As noted below, the National Association of Manufactures and other business groups filed an an amicus briefing urging the U.S. Supreme Court to review a challenge by electric utilities’ to the Second Circuit Court of Appeals’ ruling in the key global warming case, Connecticut v. American Electric Power. The Supreme Court today granted that review.

The NAM’s friend-of-the-court brief (available here) was prepared by Gardere Wynne Sewell LLP in Texas. The firm issued a news release today in response to the Supreme Court’s announcement, “Gardere’s Faulk Praises U.S. Supreme Court for Agreeing to Hear AEP v. Connecticut Appeal“:

HOUSTON — The U.S. Supreme Court today agreed to hear an appeal in American Electric Power v. Connecticut, in which public authorities claim that public utilities’ greenhouse gas emissions contributed to climate change. Power companies argue that the universal issues of climate change cannot be solved by ad hoc lawsuits, but rather should be resolved by the political branches of government. 

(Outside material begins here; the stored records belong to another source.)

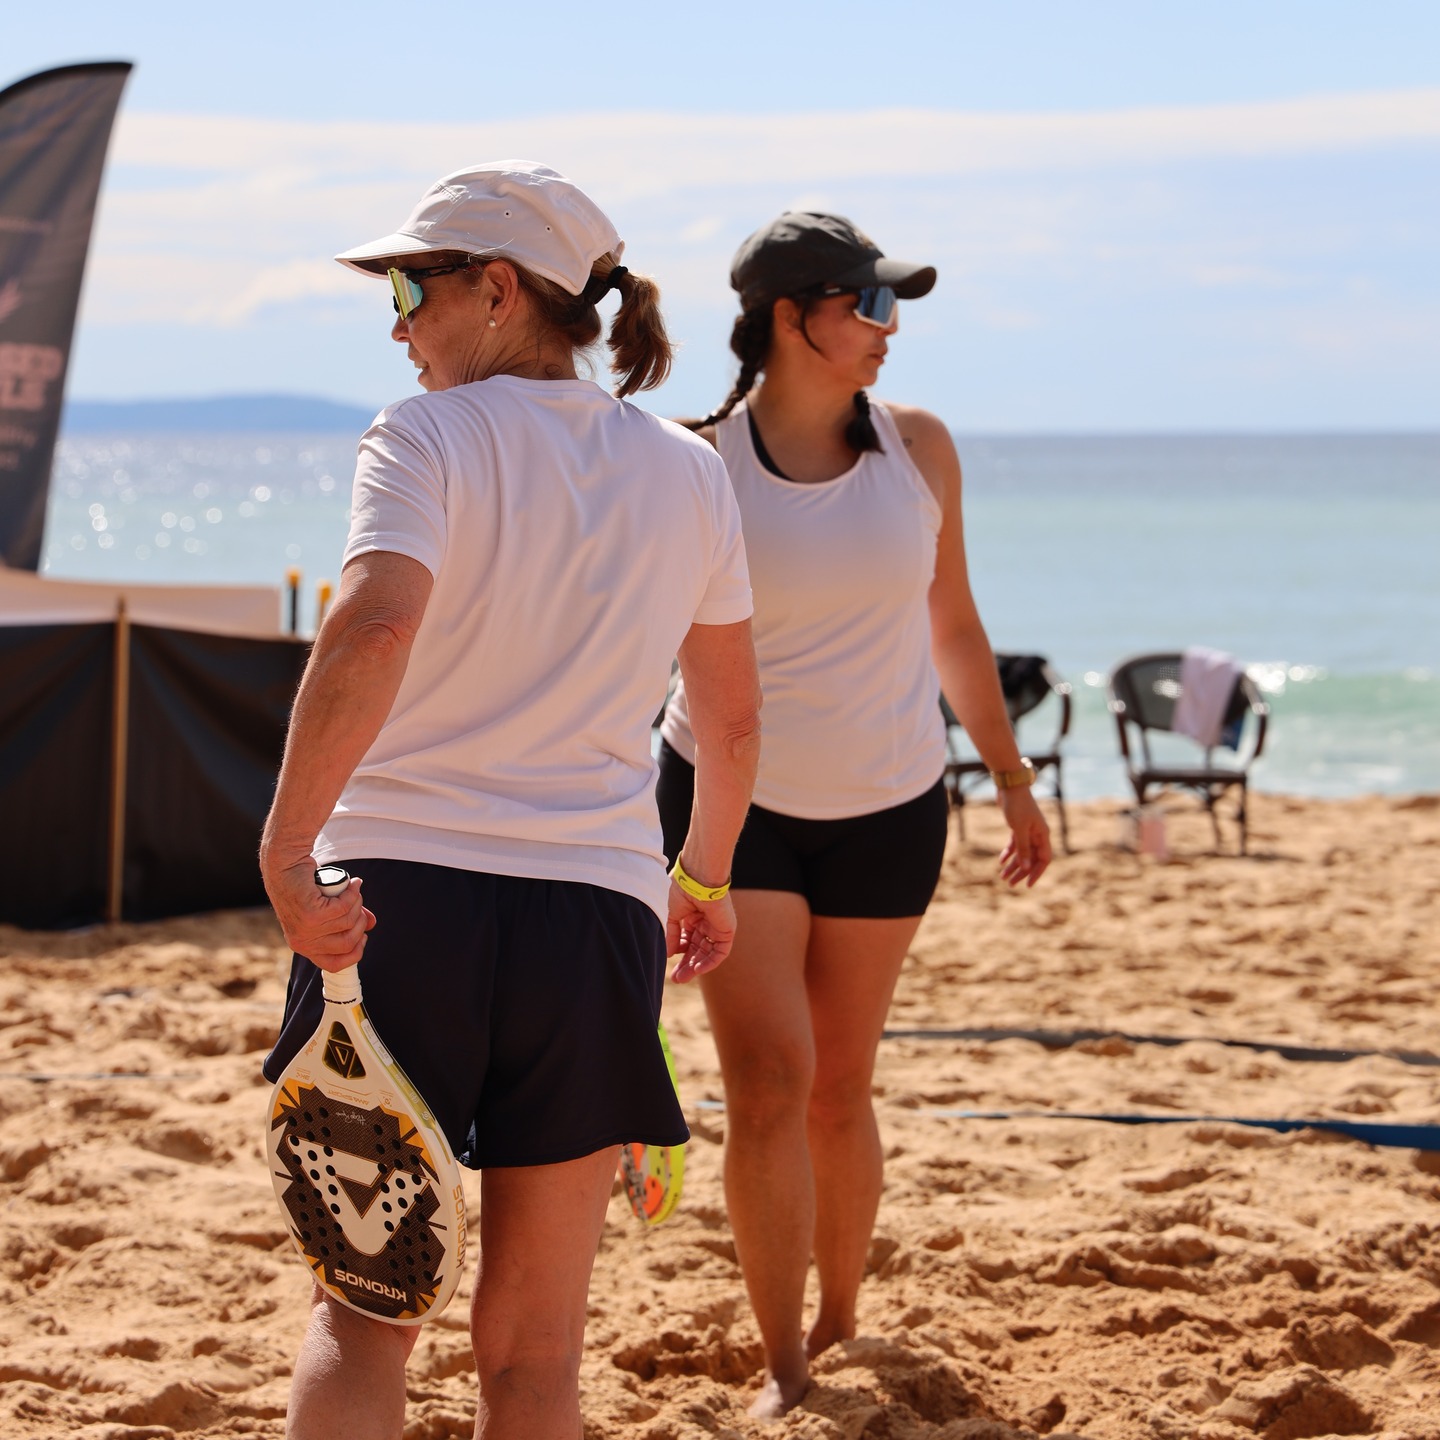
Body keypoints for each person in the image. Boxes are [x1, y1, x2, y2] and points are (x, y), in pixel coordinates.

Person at [259, 160, 761, 1440]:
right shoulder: (689, 469)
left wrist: (284, 844)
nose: (398, 322)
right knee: (537, 1358)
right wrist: (699, 876)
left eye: (412, 287)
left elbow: (372, 630)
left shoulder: (425, 433)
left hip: (396, 909)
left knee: (365, 1320)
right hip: (594, 915)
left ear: (496, 289)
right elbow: (732, 716)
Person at [657, 211, 1051, 1417]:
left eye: (895, 308)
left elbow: (955, 627)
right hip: (737, 806)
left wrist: (1015, 780)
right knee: (770, 1082)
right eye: (868, 306)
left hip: (891, 803)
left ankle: (842, 1317)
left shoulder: (918, 447)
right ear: (790, 316)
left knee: (841, 1087)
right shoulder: (694, 464)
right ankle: (782, 1364)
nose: (890, 330)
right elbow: (636, 651)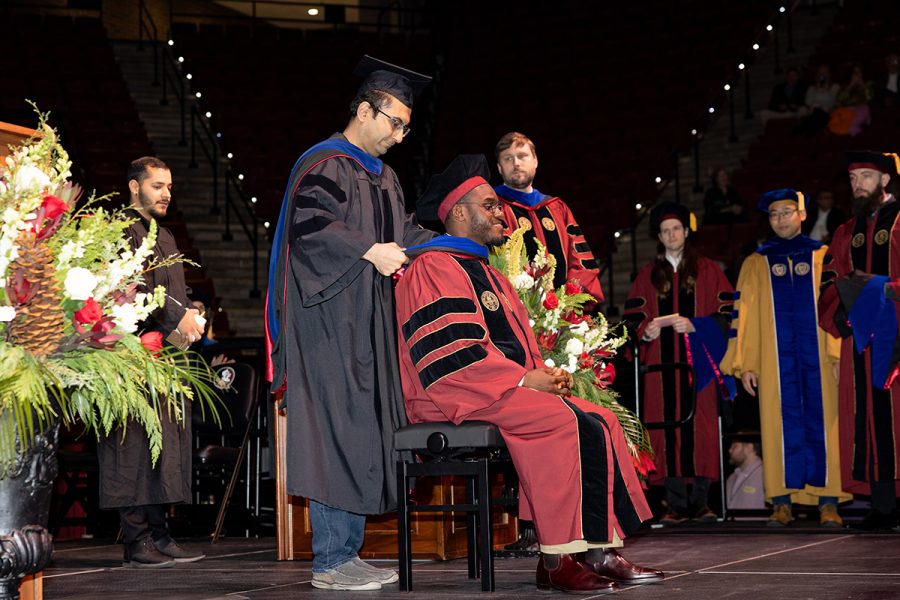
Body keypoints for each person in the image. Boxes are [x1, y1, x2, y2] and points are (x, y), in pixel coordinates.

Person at [396, 155, 663, 594]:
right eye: (489, 205)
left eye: (498, 206)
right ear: (458, 212)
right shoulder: (433, 266)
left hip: (494, 389)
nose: (500, 211)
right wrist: (523, 380)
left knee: (603, 419)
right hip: (453, 393)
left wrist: (542, 374)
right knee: (562, 421)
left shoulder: (486, 271)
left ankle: (598, 548)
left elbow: (516, 346)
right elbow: (450, 354)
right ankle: (556, 557)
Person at [264, 56, 436, 591]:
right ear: (366, 109)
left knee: (361, 434)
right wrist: (368, 250)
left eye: (407, 126)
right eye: (395, 122)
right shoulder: (325, 165)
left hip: (365, 324)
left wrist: (453, 245)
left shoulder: (384, 177)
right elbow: (311, 230)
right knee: (333, 432)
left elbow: (406, 232)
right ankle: (329, 561)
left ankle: (348, 553)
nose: (400, 136)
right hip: (327, 324)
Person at [97, 157, 207, 568]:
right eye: (157, 186)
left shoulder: (166, 235)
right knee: (133, 448)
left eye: (169, 187)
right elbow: (133, 290)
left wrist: (192, 312)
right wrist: (178, 318)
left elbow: (176, 290)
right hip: (130, 352)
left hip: (164, 354)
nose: (166, 194)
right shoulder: (120, 231)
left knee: (161, 445)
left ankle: (159, 533)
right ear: (133, 186)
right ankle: (136, 538)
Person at [721, 188, 850, 527]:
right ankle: (781, 502)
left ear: (802, 215)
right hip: (774, 363)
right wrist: (746, 363)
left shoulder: (823, 257)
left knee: (825, 428)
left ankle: (828, 503)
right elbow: (744, 317)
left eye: (787, 212)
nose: (780, 219)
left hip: (819, 360)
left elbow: (834, 309)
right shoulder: (757, 262)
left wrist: (837, 355)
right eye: (774, 214)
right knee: (777, 428)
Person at [624, 202, 735, 524]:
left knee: (699, 428)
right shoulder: (647, 274)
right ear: (659, 236)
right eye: (665, 230)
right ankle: (674, 504)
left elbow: (728, 312)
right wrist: (646, 331)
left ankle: (701, 503)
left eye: (676, 228)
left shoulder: (709, 270)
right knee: (665, 427)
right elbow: (632, 320)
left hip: (697, 362)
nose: (671, 234)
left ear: (686, 232)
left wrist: (698, 324)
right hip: (660, 367)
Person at [818, 151, 900, 530]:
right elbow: (831, 283)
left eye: (866, 176)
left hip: (896, 336)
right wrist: (845, 314)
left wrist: (882, 291)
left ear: (884, 181)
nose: (858, 184)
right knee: (868, 419)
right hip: (861, 342)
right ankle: (882, 507)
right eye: (853, 179)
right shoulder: (844, 232)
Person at [493, 132, 604, 304]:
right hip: (517, 310)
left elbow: (580, 261)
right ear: (499, 167)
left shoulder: (557, 208)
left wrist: (568, 302)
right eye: (508, 158)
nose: (516, 163)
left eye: (522, 156)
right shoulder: (493, 208)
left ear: (535, 161)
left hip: (562, 315)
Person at [724, 431, 765, 510]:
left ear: (748, 448)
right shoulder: (731, 478)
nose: (730, 450)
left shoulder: (765, 475)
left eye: (734, 446)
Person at [795, 65, 839, 136]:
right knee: (813, 111)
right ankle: (810, 130)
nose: (823, 75)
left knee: (821, 111)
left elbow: (832, 102)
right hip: (813, 110)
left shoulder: (834, 87)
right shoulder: (812, 88)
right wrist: (817, 90)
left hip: (826, 111)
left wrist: (826, 90)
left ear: (829, 74)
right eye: (820, 73)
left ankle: (805, 127)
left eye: (825, 73)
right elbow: (807, 102)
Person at [828, 65, 873, 137]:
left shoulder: (867, 85)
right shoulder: (845, 86)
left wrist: (862, 86)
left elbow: (869, 99)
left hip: (861, 110)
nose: (857, 75)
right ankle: (851, 128)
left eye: (859, 72)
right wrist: (850, 85)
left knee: (865, 108)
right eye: (855, 73)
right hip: (847, 111)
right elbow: (840, 99)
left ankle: (854, 126)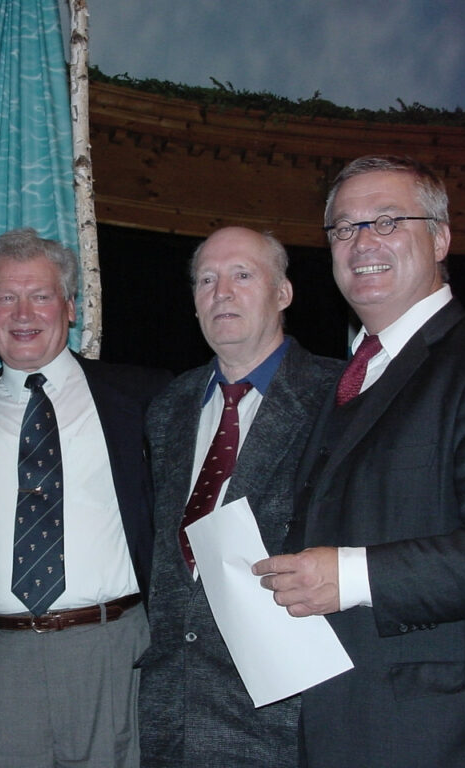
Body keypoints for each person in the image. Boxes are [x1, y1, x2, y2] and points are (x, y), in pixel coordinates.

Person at [254, 156, 465, 767]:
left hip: (457, 734)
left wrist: (349, 575)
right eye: (344, 228)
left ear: (441, 239)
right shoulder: (346, 379)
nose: (362, 243)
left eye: (387, 221)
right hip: (344, 726)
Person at [0, 227, 170, 768]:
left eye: (41, 295)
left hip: (115, 652)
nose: (23, 313)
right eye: (6, 297)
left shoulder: (144, 399)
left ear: (69, 307)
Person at [136, 226, 341, 767]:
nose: (221, 292)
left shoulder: (340, 398)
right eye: (207, 279)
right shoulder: (168, 408)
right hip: (170, 718)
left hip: (291, 721)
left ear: (283, 292)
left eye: (242, 275)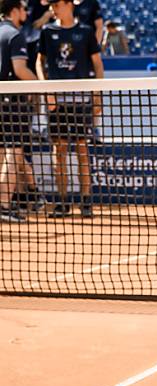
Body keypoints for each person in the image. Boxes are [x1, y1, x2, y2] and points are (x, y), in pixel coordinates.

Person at [35, 0, 102, 218]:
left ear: (68, 5)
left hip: (81, 101)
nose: (53, 8)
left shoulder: (85, 31)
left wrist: (97, 95)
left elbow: (97, 63)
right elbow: (39, 62)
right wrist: (47, 90)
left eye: (57, 4)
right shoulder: (47, 31)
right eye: (51, 4)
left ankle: (85, 202)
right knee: (59, 151)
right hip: (57, 103)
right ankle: (63, 203)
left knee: (83, 150)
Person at [1, 0, 36, 223]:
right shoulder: (15, 34)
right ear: (14, 11)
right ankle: (4, 206)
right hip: (12, 102)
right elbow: (20, 69)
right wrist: (42, 87)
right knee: (13, 153)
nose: (25, 13)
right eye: (23, 9)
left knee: (2, 154)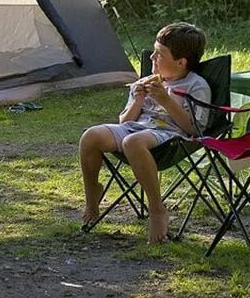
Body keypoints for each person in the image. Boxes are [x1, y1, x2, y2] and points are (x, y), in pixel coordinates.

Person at [78, 22, 210, 243]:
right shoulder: (143, 83)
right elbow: (125, 121)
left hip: (171, 136)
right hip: (136, 129)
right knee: (91, 135)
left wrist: (166, 101)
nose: (151, 59)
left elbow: (195, 129)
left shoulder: (196, 86)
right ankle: (93, 193)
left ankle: (157, 210)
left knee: (132, 142)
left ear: (180, 62)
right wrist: (138, 99)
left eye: (158, 55)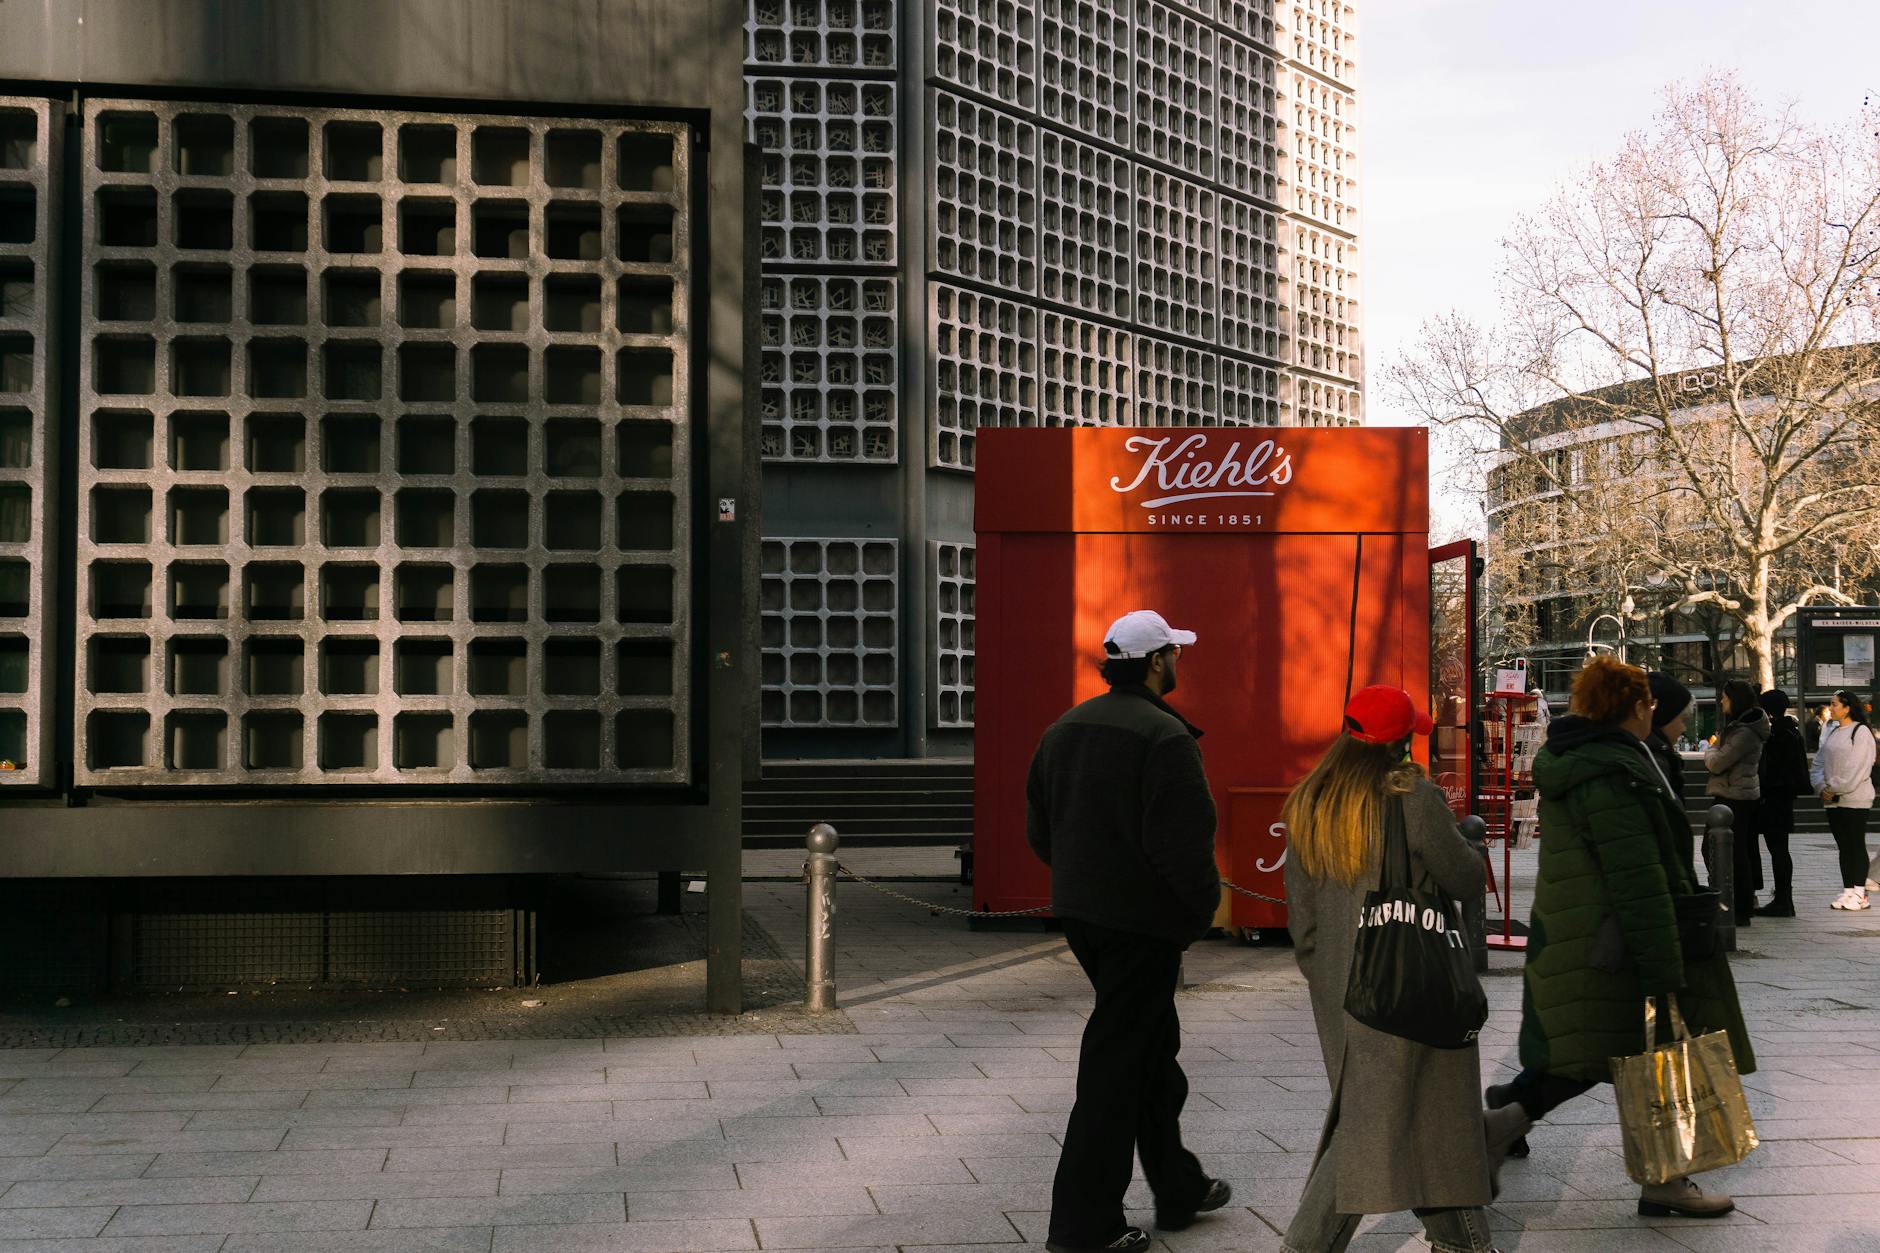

Richard O. Faulk, chair of the Litigation Department of Gardere Wynne Sewell LLP in Texas, and Gardere partner John S. Gray, who recently filed a brief before the court in on behalf of several industry associations supporting the utilities’ arguments, praised the High Court for acting decisively in deciding to review the issue of whether private tort claims based on global warming are legitimate.

Mr. Faulk says the Supreme Court’s decision to hear the case is a “positive development that may foreshadow the demise of mass tort litigation based on global warming.  The use of isolated and ad hoc lawsuits against an arbitrarily selected group of emitters cannot possibly solve the global warming phenomenon.  The issue is best left to the international community, the Congress and the EPA, which have the resources and power to deal with this alleged problem. Hopefully, the Supreme Court will now recognize the primacy of those institutions.”

The NAM’s co-amici are the American Chemistry Council, American Coatings Association, National Petrochemical and Refiners Association, Property Casualty Insurers Association of America and the Public Nuisance Fairness Coalition.